Woods shot -8 to tie for ninth place.
“I’m excited. This is the way I’ve been playing at home and when I came
out here and played, I was playing very similar to this. Not quite hitting it as far, but I had the
adrenaline going and overall I’m very pleased. I’m excited the way this week has gone on. With not only as the competitive rounds but also all the functions at night. I still got my training in. It was a very good week,” he said, “Well, I knew I was going to be able to play all four rounds, that wasn’t
going to be an issue. I played a lot at home. Came down here, I played, so that Wasnt going to be the issue. The issue was how was my scoring going to be, how was my feel, how am I going to get used to the adrenaline in my system for the first time in a while. You know, that took a little bit of time. I was still good with my irons, I drove it pretty good all week, made some good putts. But overall I’m very pleased. I showed some good signs, I
hit some really good shots out there and a bright future.”
The 18-man field featured eight of the top 10 in the world rankings.
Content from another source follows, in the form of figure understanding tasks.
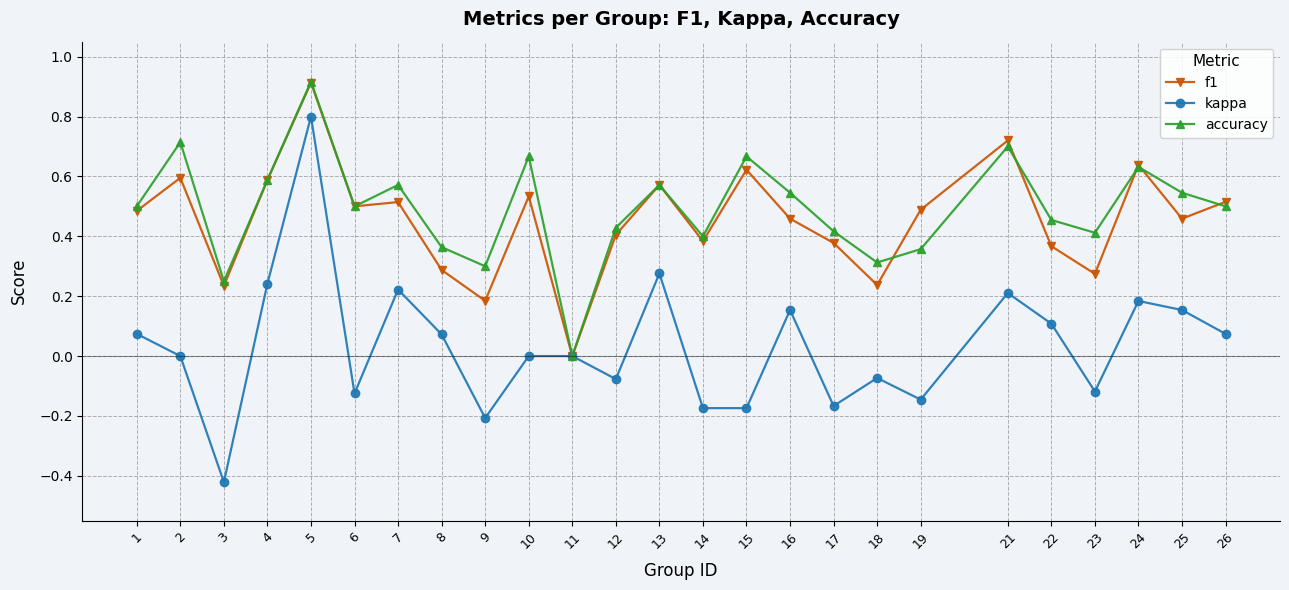

Which category has the lowest value across all series?

3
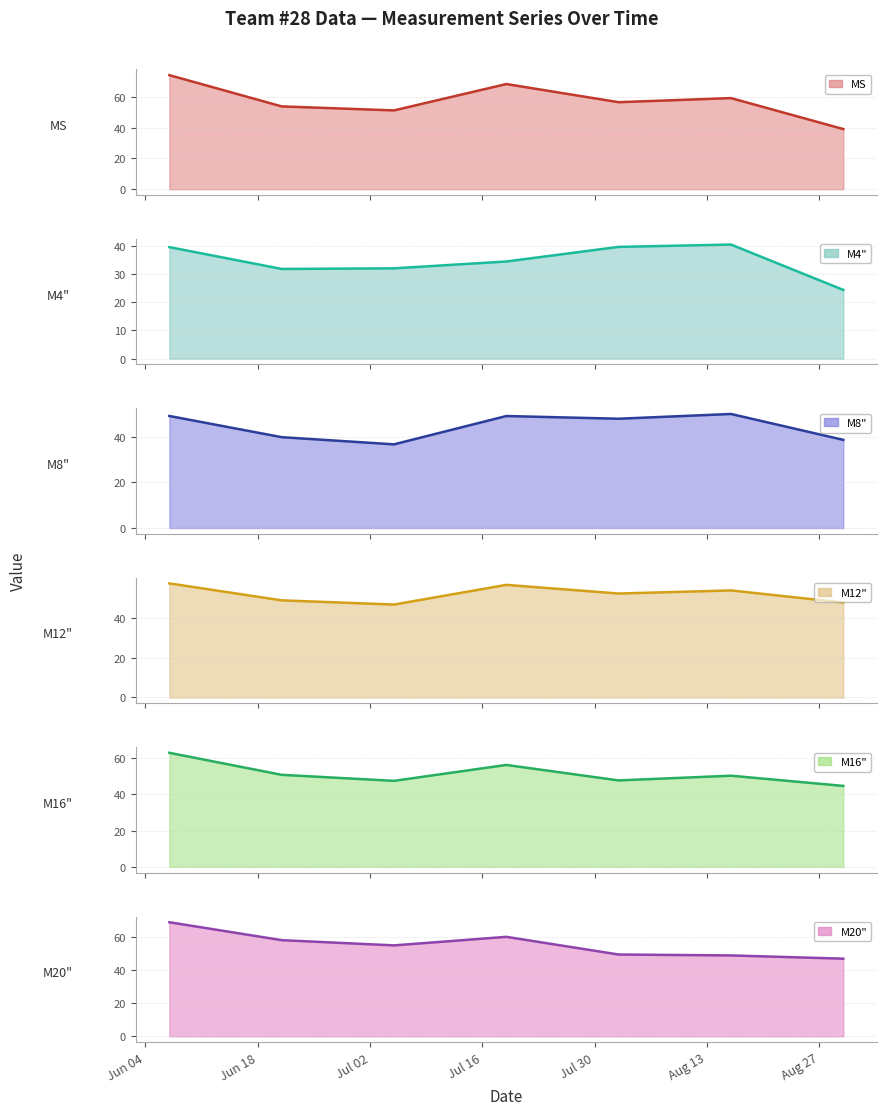

What is the value of the M4" point at the 1st from the left?

39.6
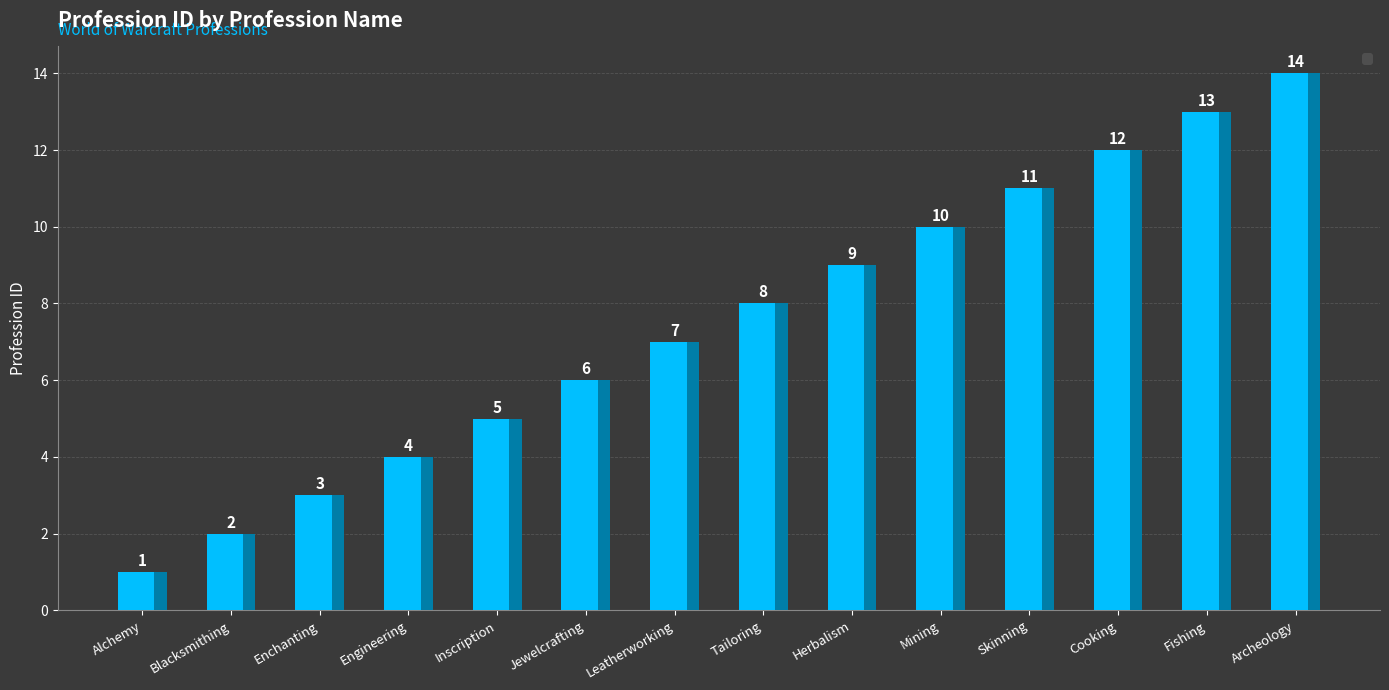

Reading left to right, list all the values displayed in this chart.

1	2	3	4	5	6	7	8	9	10	11	12	13	14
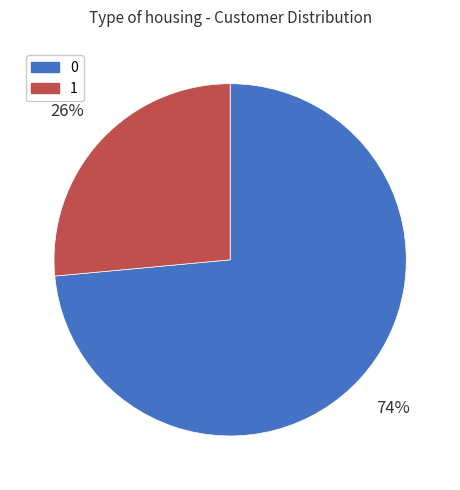

Rank the categories by value from highest to lowest.

0, 1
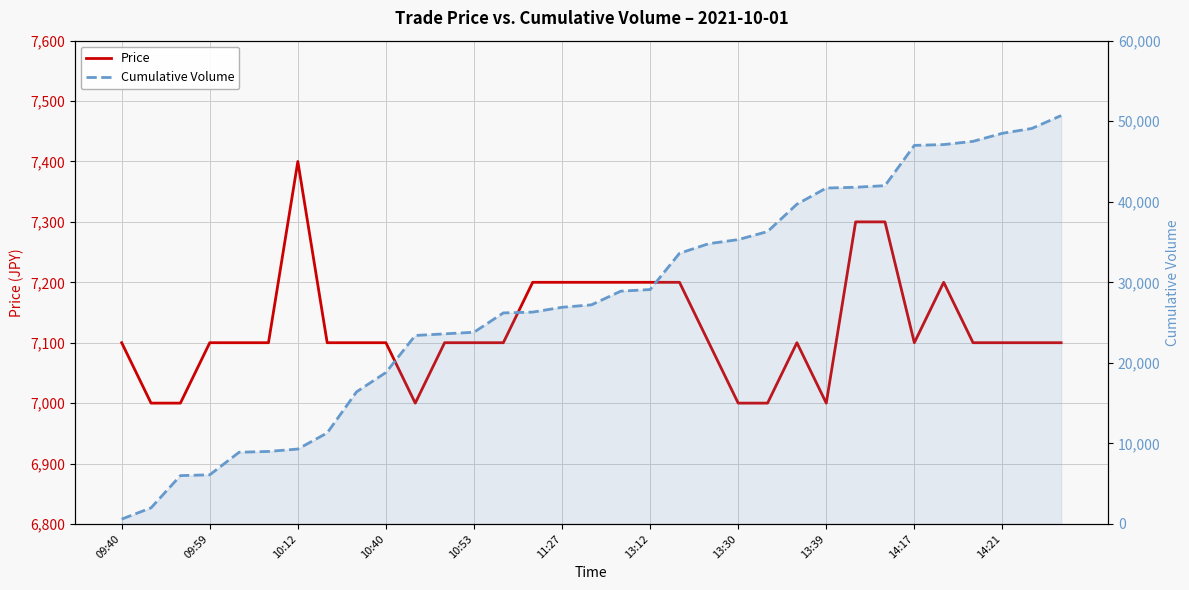

Is it true that Cumulative Volume equals 34800 at 20?

True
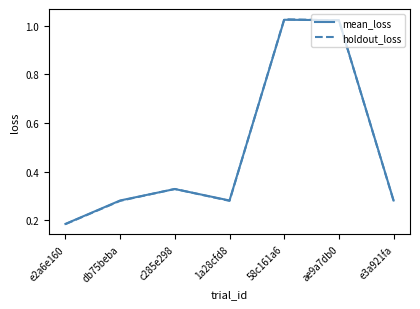

At how many categories does at least one series exceed 0?

7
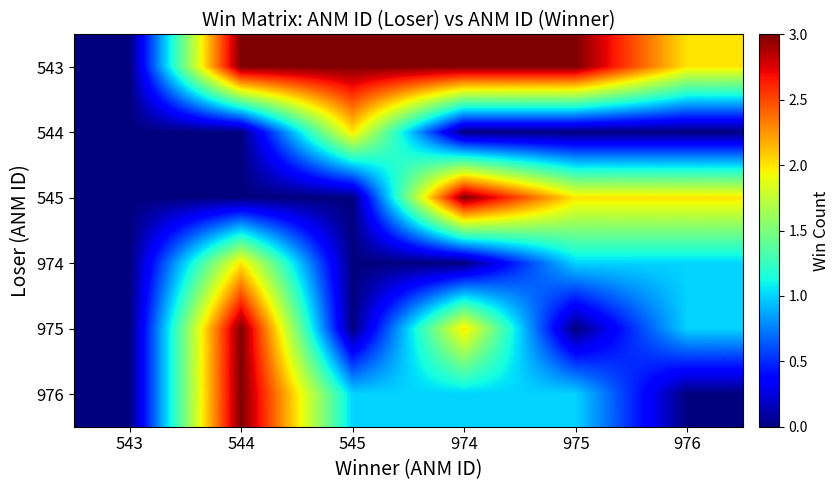

Which label corresponds to the smallest value in the chart?

543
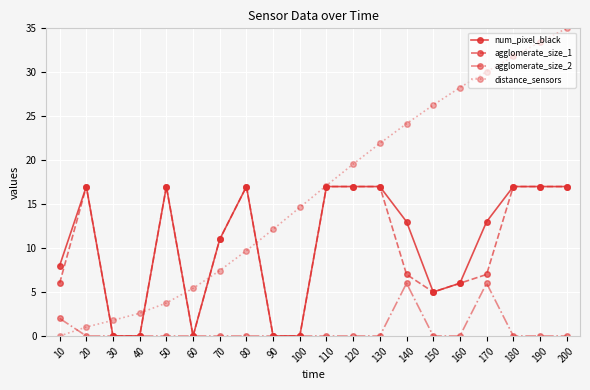

What is the sum of all agglomerate_size_2 values?

14.0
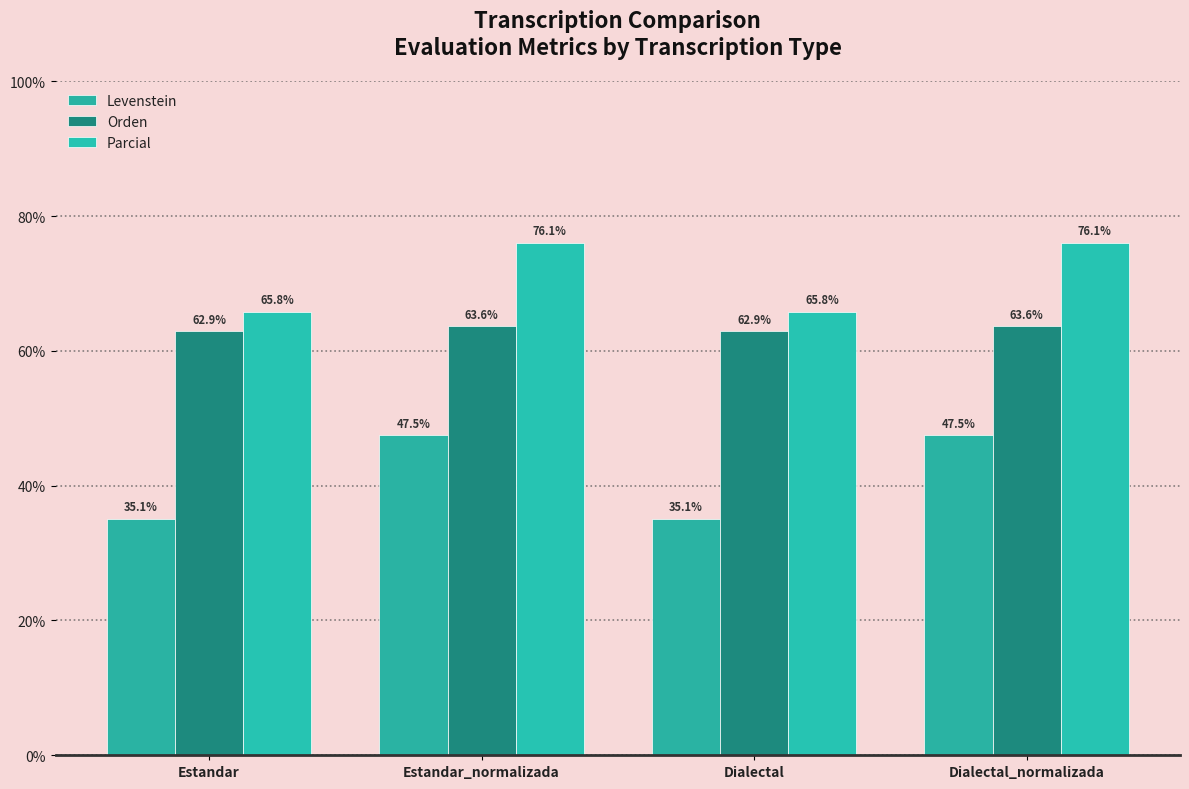

What is the difference between the maximum and minimum values in the Orden series?

0.7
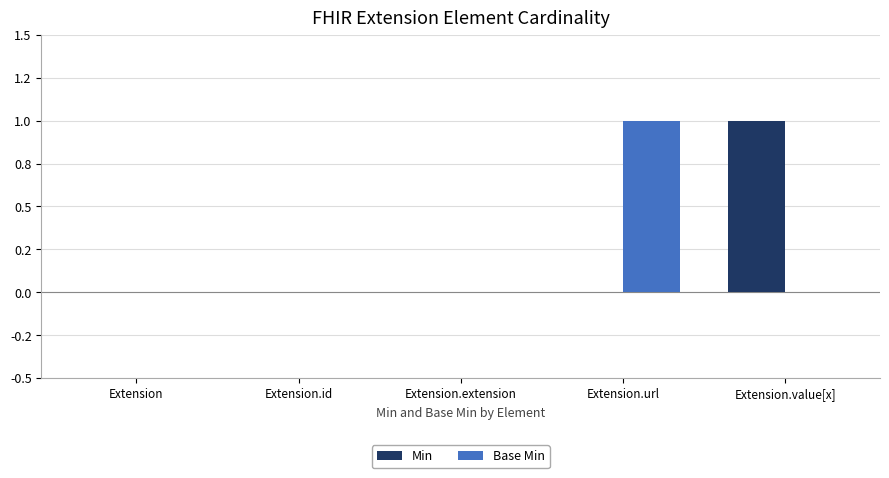

What is the maximum value for Base Min?

1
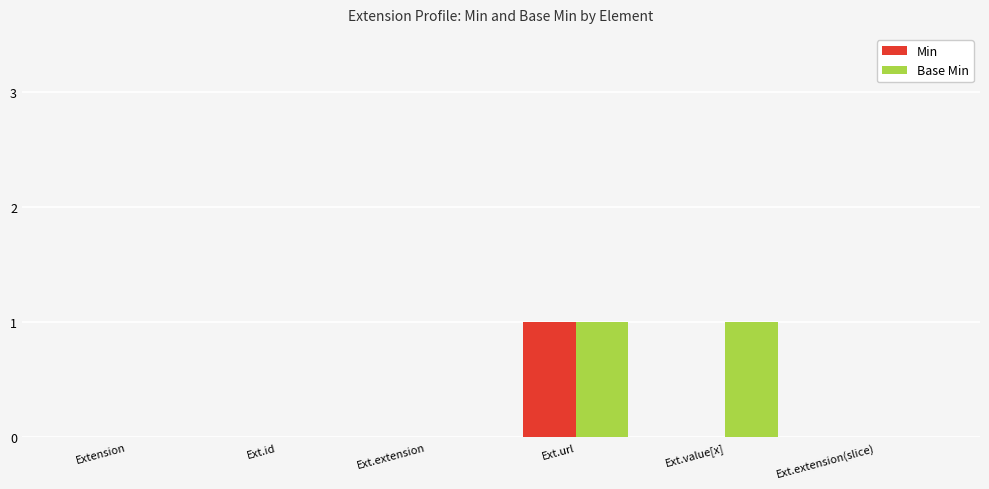

Reading left to right, list all the values displayed in this chart.

Min: 0	0	0	1	0	0
Base Min: 0	0	0	1	1	0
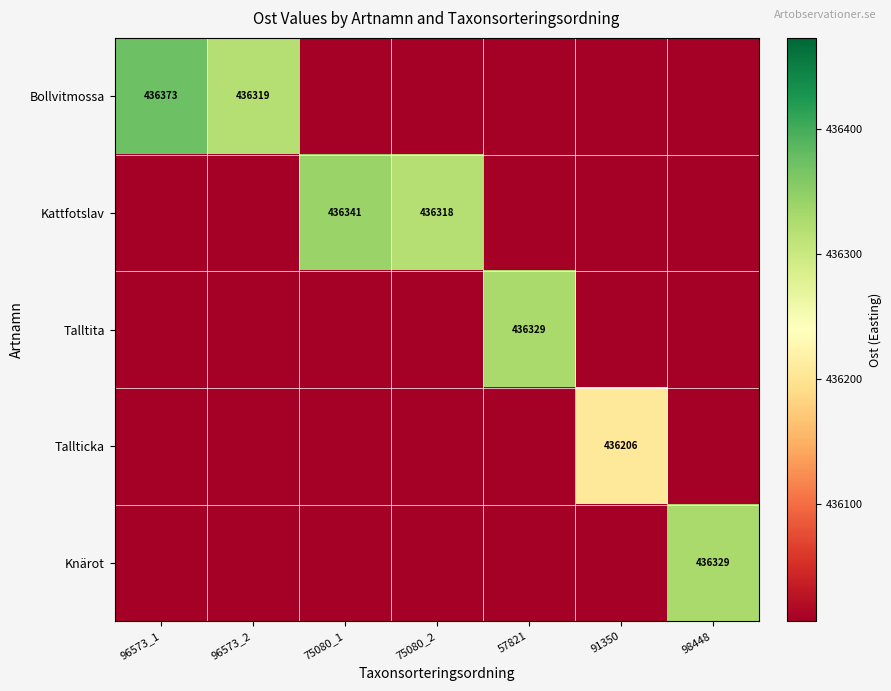

Is it true that Kattfotslav equals 436341 at 75080_1?

True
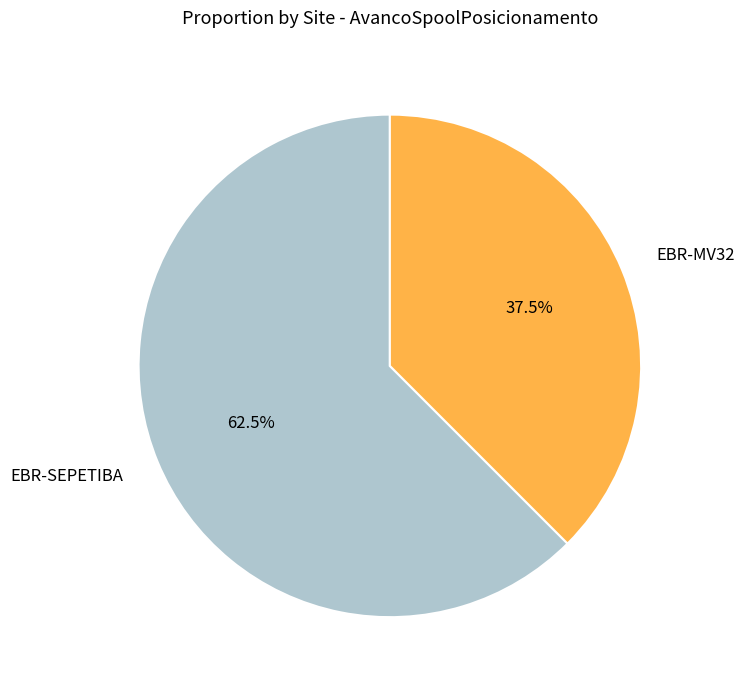

To the nearest percent, what is the average slice percentage?

50%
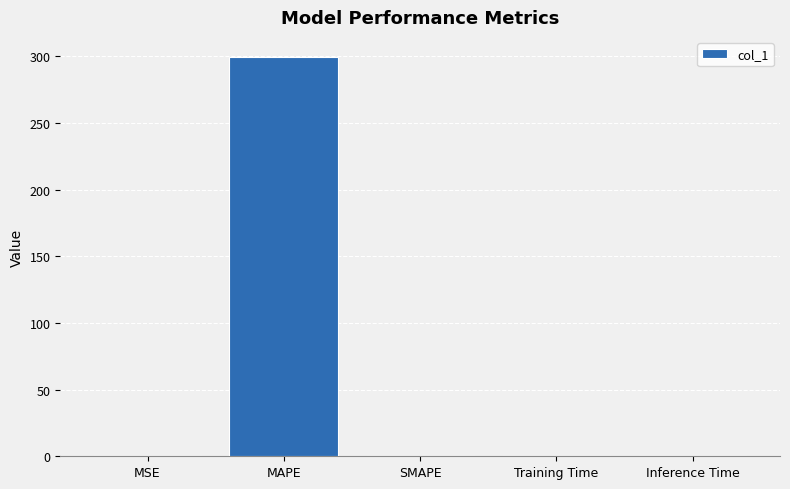

What is the sum of all values?

300.0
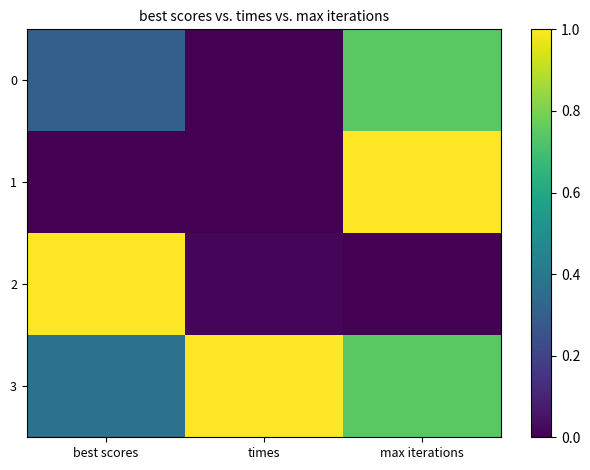

Rank the series by their maximum value, from highest to lowest.

1, 2, 3, 0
The Hero World Challenge is a four-round, 72-hole stroke play event with a $3.5 million purse, a $1 million winner’s prize and Official World Golf Ranking points awarded. Live television coverage of the Hero World Challenge is provided by Golf Channel during all four rounds and by NBC during the third and fourth rounds. The Tiger Woods Foundation is the event’s primary charitable beneficiary, along with the Tavistock Foundation and Bahamas Youth Foundation.